After a few false starts as NATO erred on the side of caution and dealt with various technical challenges, the Artemis II manned mission to the Moon is due to blast off on April 1st (foolish? I don't think astronauts are superstitious).
It doesn't plan on landing on the Moon - the last time that happened was 1972. Artemis II will just fly around it and back home. But this is still a big step in the reboot of American lunar ambitions, and is seen as an important testing run for future missions. Ultimately, the plan is to establish a permanent human base in the Moon, theoretically by as early as 2030.
The Artemis program is the successor to the Apollo program of the 1960s and 1970s. (In Greek mythology, Artemis was the twin sister of Apollo, so the name was pertinently chosen.) Artemis I was an unmanned flight 3½ years ago to test out the Space Launch System (SLS). Artemis II will be the first manned mission to go past the International Space Station (in near Earth orbit) since 1972, and the first to include a Black astronaut (Lt. Cmdr. Victor Glover), the first to include a woman astronaut (Christina Koch), and the first to include a Canadian astronaut (Col. Jeremy Hansen).How did a Canadian wangle his way on there? Negotiations over several years (pre-Trump, back in the days when the USA and Canada actually got along) yielded an agreement whereby a Canadian astronaut got to tag along in return for about $2 billion in Canadian investment in the lunar program, and the provision of an AI-enabled robotic arm designed to operate on a lunar orbital space station called the Lunar Gateway. (Robotic arms are something of a Canadian specialty - the original Canadarm paved the way for Canadian astonauts Marc Garneau and Roberta Bondar to fly into orbit; Canadarm2 was Chris Hadfield and David Saint-Jacques' ticket to the ISS; and Canadarm3 was part of the Artemis deal for Jeremy Hansen.)
As it turns out, the Gateway project has since been abandoned in favour of a push for a lunar land base (at least partly to get ahead of Chinese lunar ambitions), so the future of Canadarm3 is unclear, but Hansen still gets to fly.

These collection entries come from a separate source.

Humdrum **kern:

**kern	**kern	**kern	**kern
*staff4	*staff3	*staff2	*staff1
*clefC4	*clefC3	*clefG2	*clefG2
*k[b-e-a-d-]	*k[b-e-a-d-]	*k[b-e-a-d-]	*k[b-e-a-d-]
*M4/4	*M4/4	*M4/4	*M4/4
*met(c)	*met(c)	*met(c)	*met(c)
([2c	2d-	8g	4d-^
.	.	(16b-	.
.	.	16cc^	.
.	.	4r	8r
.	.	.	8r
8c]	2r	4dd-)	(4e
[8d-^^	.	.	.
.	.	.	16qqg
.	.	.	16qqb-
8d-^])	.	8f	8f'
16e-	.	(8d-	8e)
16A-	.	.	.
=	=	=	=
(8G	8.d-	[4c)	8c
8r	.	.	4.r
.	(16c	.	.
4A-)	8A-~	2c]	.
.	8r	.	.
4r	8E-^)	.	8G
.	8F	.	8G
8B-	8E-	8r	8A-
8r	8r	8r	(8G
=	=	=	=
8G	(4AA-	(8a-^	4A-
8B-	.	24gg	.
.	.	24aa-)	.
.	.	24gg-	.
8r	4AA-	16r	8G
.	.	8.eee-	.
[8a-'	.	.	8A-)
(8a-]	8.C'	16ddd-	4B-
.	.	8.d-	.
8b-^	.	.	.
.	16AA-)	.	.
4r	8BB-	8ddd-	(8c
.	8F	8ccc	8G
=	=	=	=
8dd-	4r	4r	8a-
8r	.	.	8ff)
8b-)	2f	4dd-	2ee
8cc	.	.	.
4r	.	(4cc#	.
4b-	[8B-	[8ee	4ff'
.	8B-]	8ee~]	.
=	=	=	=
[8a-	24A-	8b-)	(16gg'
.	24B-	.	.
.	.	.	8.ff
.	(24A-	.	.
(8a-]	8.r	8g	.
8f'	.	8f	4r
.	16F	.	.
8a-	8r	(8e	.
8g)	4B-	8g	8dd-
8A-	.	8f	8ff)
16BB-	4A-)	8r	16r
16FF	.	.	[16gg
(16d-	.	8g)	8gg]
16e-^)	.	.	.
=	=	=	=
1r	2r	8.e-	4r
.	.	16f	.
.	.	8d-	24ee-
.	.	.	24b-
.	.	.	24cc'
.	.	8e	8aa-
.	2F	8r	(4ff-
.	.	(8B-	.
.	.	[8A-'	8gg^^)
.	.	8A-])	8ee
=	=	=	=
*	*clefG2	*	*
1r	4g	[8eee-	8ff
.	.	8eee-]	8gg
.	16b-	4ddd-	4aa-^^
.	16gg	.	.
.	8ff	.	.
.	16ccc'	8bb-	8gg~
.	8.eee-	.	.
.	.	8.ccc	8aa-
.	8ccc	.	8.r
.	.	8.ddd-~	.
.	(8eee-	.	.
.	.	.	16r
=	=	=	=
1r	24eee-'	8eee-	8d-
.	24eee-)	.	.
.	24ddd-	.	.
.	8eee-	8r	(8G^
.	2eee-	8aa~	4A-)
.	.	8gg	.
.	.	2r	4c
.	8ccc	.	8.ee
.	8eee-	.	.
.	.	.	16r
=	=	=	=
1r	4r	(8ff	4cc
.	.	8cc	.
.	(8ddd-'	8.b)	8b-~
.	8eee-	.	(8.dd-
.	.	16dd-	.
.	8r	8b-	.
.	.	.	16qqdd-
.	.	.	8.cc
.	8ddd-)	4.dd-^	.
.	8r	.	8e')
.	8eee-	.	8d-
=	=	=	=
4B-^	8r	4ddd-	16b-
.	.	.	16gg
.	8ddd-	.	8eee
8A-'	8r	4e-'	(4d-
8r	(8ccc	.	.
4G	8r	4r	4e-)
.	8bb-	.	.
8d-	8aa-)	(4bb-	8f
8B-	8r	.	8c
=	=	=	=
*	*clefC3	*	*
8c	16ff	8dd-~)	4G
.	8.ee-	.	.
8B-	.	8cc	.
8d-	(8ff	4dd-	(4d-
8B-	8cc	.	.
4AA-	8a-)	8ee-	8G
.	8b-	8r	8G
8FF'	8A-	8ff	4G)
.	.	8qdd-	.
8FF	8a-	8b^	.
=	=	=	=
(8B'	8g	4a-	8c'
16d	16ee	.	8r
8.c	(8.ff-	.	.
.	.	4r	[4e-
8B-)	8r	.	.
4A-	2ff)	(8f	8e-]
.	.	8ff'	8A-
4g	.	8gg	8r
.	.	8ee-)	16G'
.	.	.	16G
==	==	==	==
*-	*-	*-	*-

The deal also includes a second lunar mission for a Canadian, and a Canada-based control centre for the robotics (maybe?) The European and Japanese space agencies are also partners in the Artemis program, and they are also expecting to have astronauts included on future missions.
Incidentally, the current American push for the Moon is not Donald Trump's doing, whatever he might try to convince us of later. It was George W. Bush that first announced a new initative for NASA after the 2003 Columbia space shuttle disaster sent US space ambitions into an existential tailspin. Barack Obama repurposed Bush's lunar project into an asteroid mission, but that too foundered, and space exploration gradually became the province of private space companies like SpaceX for a while. It was only when space missions by Japan, India, Europe and particularly China started to eclipse American efforts that NASA announced its new lunar direction. A new space race had begun.
When Col. Hansen orbits the Moon in the Orion crew module, he will get to see, first-hand, parts of the Moon's far side that have never been seen by human eyes (although the flight's trajectory will actually keep it at quite a distance away). Depending on the precise trajectory taken, he will probably be further from the Earth than any human ever before at one point.
Do we need to go to the Moon? No. Is it exciting? Sure!